----- EXERCISE DATA

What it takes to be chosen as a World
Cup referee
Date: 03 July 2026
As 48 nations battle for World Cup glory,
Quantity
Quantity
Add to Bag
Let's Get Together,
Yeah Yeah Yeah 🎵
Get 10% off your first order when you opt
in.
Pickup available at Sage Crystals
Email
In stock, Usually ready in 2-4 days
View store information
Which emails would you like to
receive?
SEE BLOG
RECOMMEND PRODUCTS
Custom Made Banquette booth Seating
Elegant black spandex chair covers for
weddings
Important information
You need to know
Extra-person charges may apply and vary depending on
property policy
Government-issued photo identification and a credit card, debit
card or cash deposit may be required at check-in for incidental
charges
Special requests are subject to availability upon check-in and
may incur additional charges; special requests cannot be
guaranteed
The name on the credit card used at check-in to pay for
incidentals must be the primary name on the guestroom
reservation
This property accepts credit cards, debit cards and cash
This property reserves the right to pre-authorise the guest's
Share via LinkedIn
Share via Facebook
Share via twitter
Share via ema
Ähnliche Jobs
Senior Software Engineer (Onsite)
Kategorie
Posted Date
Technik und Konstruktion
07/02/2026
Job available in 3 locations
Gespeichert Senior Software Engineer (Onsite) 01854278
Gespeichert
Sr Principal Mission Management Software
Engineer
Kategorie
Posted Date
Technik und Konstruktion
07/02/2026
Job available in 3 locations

----------

The answer must be a single number: how many lines above contain the word "name".

2